**Exercise details**
Everything in the data below should be restated word for word.

-=-=-=-=-

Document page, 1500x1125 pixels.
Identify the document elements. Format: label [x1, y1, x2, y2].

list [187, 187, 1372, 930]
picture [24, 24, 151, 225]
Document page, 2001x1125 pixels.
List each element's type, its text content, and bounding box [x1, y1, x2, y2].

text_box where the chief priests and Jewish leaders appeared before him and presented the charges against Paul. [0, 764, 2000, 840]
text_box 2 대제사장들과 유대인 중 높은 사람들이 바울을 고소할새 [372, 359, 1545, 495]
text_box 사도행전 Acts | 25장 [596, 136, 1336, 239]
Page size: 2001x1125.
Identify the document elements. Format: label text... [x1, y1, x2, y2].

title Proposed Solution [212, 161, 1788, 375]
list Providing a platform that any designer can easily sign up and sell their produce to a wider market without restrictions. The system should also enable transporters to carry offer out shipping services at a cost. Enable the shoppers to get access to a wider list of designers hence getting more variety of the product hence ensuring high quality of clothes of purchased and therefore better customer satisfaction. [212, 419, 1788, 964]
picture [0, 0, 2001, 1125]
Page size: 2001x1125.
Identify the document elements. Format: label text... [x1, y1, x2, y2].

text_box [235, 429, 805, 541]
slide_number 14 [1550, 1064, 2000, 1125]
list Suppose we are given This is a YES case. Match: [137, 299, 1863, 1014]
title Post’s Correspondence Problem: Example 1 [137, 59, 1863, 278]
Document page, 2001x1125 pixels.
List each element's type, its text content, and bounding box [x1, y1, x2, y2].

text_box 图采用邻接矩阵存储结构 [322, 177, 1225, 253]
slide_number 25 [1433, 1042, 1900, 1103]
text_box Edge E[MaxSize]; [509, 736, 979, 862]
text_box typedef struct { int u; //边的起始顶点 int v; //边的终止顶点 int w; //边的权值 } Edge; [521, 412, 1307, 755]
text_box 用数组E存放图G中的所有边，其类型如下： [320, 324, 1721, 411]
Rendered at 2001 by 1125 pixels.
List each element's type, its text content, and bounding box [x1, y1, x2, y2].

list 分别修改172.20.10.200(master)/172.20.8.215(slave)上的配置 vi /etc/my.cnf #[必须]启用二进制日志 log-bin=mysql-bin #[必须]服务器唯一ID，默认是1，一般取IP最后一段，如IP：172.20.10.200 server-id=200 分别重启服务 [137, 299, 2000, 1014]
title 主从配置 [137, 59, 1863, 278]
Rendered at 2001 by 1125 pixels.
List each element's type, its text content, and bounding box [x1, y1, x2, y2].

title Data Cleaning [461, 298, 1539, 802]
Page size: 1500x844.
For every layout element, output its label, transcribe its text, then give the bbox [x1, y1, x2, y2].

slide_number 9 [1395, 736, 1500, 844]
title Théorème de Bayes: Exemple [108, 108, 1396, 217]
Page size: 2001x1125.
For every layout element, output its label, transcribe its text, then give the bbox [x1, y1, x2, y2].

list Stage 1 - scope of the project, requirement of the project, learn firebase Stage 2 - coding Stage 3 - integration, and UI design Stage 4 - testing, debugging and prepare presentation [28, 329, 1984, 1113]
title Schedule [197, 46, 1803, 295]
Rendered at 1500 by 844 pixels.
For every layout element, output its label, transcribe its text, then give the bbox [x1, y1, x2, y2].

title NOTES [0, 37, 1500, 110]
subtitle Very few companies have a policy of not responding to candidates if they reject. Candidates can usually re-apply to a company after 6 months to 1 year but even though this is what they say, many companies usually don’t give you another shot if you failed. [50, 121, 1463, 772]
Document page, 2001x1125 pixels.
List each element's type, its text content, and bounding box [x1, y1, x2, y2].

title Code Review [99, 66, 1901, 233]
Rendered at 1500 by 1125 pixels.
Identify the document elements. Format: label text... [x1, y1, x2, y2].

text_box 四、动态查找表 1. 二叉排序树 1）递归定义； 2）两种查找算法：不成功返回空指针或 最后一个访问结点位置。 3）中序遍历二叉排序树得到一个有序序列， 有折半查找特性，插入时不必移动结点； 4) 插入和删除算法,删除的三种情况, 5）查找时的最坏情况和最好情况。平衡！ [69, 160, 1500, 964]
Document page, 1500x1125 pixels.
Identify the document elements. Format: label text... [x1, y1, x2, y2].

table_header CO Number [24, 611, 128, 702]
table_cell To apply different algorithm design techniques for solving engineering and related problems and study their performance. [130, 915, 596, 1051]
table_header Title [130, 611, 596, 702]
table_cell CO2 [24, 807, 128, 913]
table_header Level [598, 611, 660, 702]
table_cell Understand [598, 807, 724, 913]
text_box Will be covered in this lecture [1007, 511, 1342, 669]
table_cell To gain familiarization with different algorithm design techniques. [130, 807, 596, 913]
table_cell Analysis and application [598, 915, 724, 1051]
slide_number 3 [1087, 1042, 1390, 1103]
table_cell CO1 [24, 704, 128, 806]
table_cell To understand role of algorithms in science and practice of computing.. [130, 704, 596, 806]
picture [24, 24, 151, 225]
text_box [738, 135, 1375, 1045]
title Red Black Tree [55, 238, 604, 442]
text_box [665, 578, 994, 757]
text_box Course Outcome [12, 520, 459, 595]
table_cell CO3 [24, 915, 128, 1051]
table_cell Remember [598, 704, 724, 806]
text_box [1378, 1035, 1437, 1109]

-=-=-=-=-

**Expected output**
Document page, 1500x1125 pixels.
Identify the document elements. Format: label [x1, y1, x2, y2].

list [187, 187, 1372, 930]
picture [24, 24, 151, 225]
Document page, 2001x1125 pixels.
List each element's type, its text content, and bounding box [x1, y1, x2, y2].

text_box where the chief priests and Jewish leaders appeared before him and presented the charges against Paul. [0, 764, 2000, 840]
text_box 2 대제사장들과 유대인 중 높은 사람들이 바울을 고소할새 [372, 359, 1545, 495]
text_box 사도행전 Acts | 25장 [596, 136, 1336, 239]
Page size: 2001x1125.
Identify the document elements. Format: label text... [x1, y1, x2, y2].

title Proposed Solution [212, 161, 1788, 375]
list Providing a platform that any designer can easily sign up and sell their produce to a wider market without restrictions. The system should also enable transporters to carry offer out shipping services at a cost. Enable the shoppers to get access to a wider list of designers hence getting more variety of the product hence ensuring high quality of clothes of purchased and therefore better customer satisfaction. [212, 419, 1788, 964]
picture [0, 0, 2001, 1125]
Page size: 2001x1125.
Identify the document elements. Format: label text... [x1, y1, x2, y2].

text_box [235, 429, 805, 541]
slide_number 14 [1550, 1064, 2000, 1125]
list Suppose we are given This is a YES case. Match: [137, 299, 1863, 1014]
title Post’s Correspondence Problem: Example 1 [137, 59, 1863, 278]
Document page, 2001x1125 pixels.
List each element's type, its text content, and bounding box [x1, y1, x2, y2].

text_box 图采用邻接矩阵存储结构 [322, 177, 1225, 253]
slide_number 25 [1433, 1042, 1900, 1103]
text_box Edge E[MaxSize]; [509, 736, 979, 862]
text_box typedef struct { int u; //边的起始顶点 int v; //边的终止顶点 int w; //边的权值 } Edge; [521, 412, 1307, 755]
text_box 用数组E存放图G中的所有边，其类型如下： [320, 324, 1721, 411]
Rendered at 2001 by 1125 pixels.
List each element's type, its text content, and bounding box [x1, y1, x2, y2].

list 分别修改172.20.10.200(master)/172.20.8.215(slave)上的配置 vi /etc/my.cnf #[必须]启用二进制日志 log-bin=mysql-bin #[必须]服务器唯一ID，默认是1，一般取IP最后一段，如IP：172.20.10.200 server-id=200 分别重启服务 [137, 299, 2000, 1014]
title 主从配置 [137, 59, 1863, 278]
Rendered at 2001 by 1125 pixels.
List each element's type, its text content, and bounding box [x1, y1, x2, y2].

title Data Cleaning [461, 298, 1539, 802]
Page size: 1500x844.
For every layout element, output its label, transcribe its text, then give the bbox [x1, y1, x2, y2].

slide_number 9 [1395, 736, 1500, 844]
title Théorème de Bayes: Exemple [108, 108, 1396, 217]
Page size: 2001x1125.
For every layout element, output its label, transcribe its text, then give the bbox [x1, y1, x2, y2].

list Stage 1 - scope of the project, requirement of the project, learn firebase Stage 2 - coding Stage 3 - integration, and UI design Stage 4 - testing, debugging and prepare presentation [28, 329, 1984, 1113]
title Schedule [197, 46, 1803, 295]
Rendered at 1500 by 844 pixels.
For every layout element, output its label, transcribe its text, then give the bbox [x1, y1, x2, y2].

title NOTES [0, 37, 1500, 110]
subtitle Very few companies have a policy of not responding to candidates if they reject. Candidates can usually re-apply to a company after 6 months to 1 year but even though this is what they say, many companies usually don’t give you another shot if you failed. [50, 121, 1463, 772]
Document page, 2001x1125 pixels.
List each element's type, its text content, and bounding box [x1, y1, x2, y2].

title Code Review [99, 66, 1901, 233]
Rendered at 1500 by 1125 pixels.
Identify the document elements. Format: label text... [x1, y1, x2, y2].

text_box 四、动态查找表 1. 二叉排序树 1）递归定义； 2）两种查找算法：不成功返回空指针或 最后一个访问结点位置。 3）中序遍历二叉排序树得到一个有序序列， 有折半查找特性，插入时不必移动结点； 4) 插入和删除算法,删除的三种情况, 5）查找时的最坏情况和最好情况。平衡！ [69, 160, 1500, 964]
Document page, 1500x1125 pixels.
Identify the document elements. Format: label text... [x1, y1, x2, y2].

table_header CO Number [24, 611, 128, 702]
table_cell To apply different algorithm design techniques for solving engineering and related problems and study their performance. [130, 915, 596, 1051]
table_header Title [130, 611, 596, 702]
table_cell CO2 [24, 807, 128, 913]
table_header Level [598, 611, 660, 702]
table_cell Understand [598, 807, 724, 913]
text_box Will be covered in this lecture [1007, 511, 1342, 669]
table_cell To gain familiarization with different algorithm design techniques. [130, 807, 596, 913]
table_cell Analysis and application [598, 915, 724, 1051]
slide_number 3 [1087, 1042, 1390, 1103]
table_cell CO1 [24, 704, 128, 806]
table_cell To understand role of algorithms in science and practice of computing.. [130, 704, 596, 806]
picture [24, 24, 151, 225]
text_box [738, 135, 1375, 1045]
title Red Black Tree [55, 238, 604, 442]
text_box [665, 578, 994, 757]
text_box Course Outcome [12, 520, 459, 595]
table_cell CO3 [24, 915, 128, 1051]
table_cell Remember [598, 704, 724, 806]
text_box [1378, 1035, 1437, 1109]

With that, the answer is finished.